*** Begin section ***
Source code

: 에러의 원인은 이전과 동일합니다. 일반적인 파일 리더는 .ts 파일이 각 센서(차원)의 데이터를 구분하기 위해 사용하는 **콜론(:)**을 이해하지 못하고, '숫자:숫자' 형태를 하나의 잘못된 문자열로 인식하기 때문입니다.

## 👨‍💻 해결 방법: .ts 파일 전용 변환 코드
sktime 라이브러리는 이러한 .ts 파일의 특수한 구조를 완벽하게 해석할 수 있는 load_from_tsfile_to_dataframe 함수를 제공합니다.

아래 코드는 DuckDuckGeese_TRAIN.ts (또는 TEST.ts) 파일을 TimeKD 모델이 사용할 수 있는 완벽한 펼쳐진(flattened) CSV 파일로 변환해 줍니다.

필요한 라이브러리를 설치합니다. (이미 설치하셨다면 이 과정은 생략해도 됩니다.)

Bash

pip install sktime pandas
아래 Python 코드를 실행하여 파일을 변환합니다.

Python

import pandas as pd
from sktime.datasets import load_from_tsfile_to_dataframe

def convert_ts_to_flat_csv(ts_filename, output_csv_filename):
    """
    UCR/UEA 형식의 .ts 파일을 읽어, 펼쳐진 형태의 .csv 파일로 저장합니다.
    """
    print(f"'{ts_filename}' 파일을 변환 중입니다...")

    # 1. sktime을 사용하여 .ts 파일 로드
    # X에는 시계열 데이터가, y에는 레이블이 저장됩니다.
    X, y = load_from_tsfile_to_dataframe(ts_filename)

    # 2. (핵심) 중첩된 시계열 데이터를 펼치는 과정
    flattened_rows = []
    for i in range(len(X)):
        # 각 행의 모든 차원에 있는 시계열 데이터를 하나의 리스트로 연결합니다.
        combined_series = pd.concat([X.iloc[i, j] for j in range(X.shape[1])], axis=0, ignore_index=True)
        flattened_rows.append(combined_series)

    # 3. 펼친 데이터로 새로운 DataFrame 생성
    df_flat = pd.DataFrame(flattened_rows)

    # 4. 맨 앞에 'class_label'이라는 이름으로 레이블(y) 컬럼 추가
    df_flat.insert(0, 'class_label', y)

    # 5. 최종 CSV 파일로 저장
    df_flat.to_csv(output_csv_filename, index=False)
*** End section ***
The task
Please rewrite the material above with "flattened_rows" changed to "flat_rows" everywhere it appears, leaving everything else unchanged.

Exercise response
Source code

: 에러의 원인은 이전과 동일합니다. 일반적인 파일 리더는 .ts 파일이 각 센서(차원)의 데이터를 구분하기 위해 사용하는 **콜론(:)**을 이해하지 못하고, '숫자:숫자' 형태를 하나의 잘못된 문자열로 인식하기 때문입니다.

## 👨‍💻 해결 방법: .ts 파일 전용 변환 코드
sktime 라이브러리는 이러한 .ts 파일의 특수한 구조를 완벽하게 해석할 수 있는 load_from_tsfile_to_dataframe 함수를 제공합니다.

아래 코드는 DuckDuckGeese_TRAIN.ts (또는 TEST.ts) 파일을 TimeKD 모델이 사용할 수 있는 완벽한 펼쳐진(flattened) CSV 파일로 변환해 줍니다.

필요한 라이브러리를 설치합니다. (이미 설치하셨다면 이 과정은 생략해도 됩니다.)

Bash

pip install sktime pandas
아래 Python 코드를 실행하여 파일을 변환합니다.

Python

import pandas as pd
from sktime.datasets import load_from_tsfile_to_dataframe

def convert_ts_to_flat_csv(ts_filename, output_csv_filename):
    """
    UCR/UEA 형식의 .ts 파일을 읽어, 펼쳐진 형태의 .csv 파일로 저장합니다.
    """
    print(f"'{ts_filename}' 파일을 변환 중입니다...")

    # 1. sktime을 사용하여 .ts 파일 로드
    # X에는 시계열 데이터가, y에는 레이블이 저장됩니다.
    X, y = load_from_tsfile_to_dataframe(ts_filename)

    # 2. (핵심) 중첩된 시계열 데이터를 펼치는 과정
    flat_rows = []
    for i in range(len(X)):
        # 각 행의 모든 차원에 있는 시계열 데이터를 하나의 리스트로 연결합니다.
        combined_series = pd.concat([X.iloc[i, j] for j in range(X.shape[1])], axis=0, ignore_index=True)
        flat_rows.append(combined_series)

    # 3. 펼친 데이터로 새로운 DataFrame 생성
    df_flat = pd.DataFrame(flat_rows)

    # 4. 맨 앞에 'class_label'이라는 이름으로 레이블(y) 컬럼 추가
    df_flat.insert(0, 'class_label', y)

    # 5. 최종 CSV 파일로 저장
    df_flat.to_csv(output_csv_filename, index=False)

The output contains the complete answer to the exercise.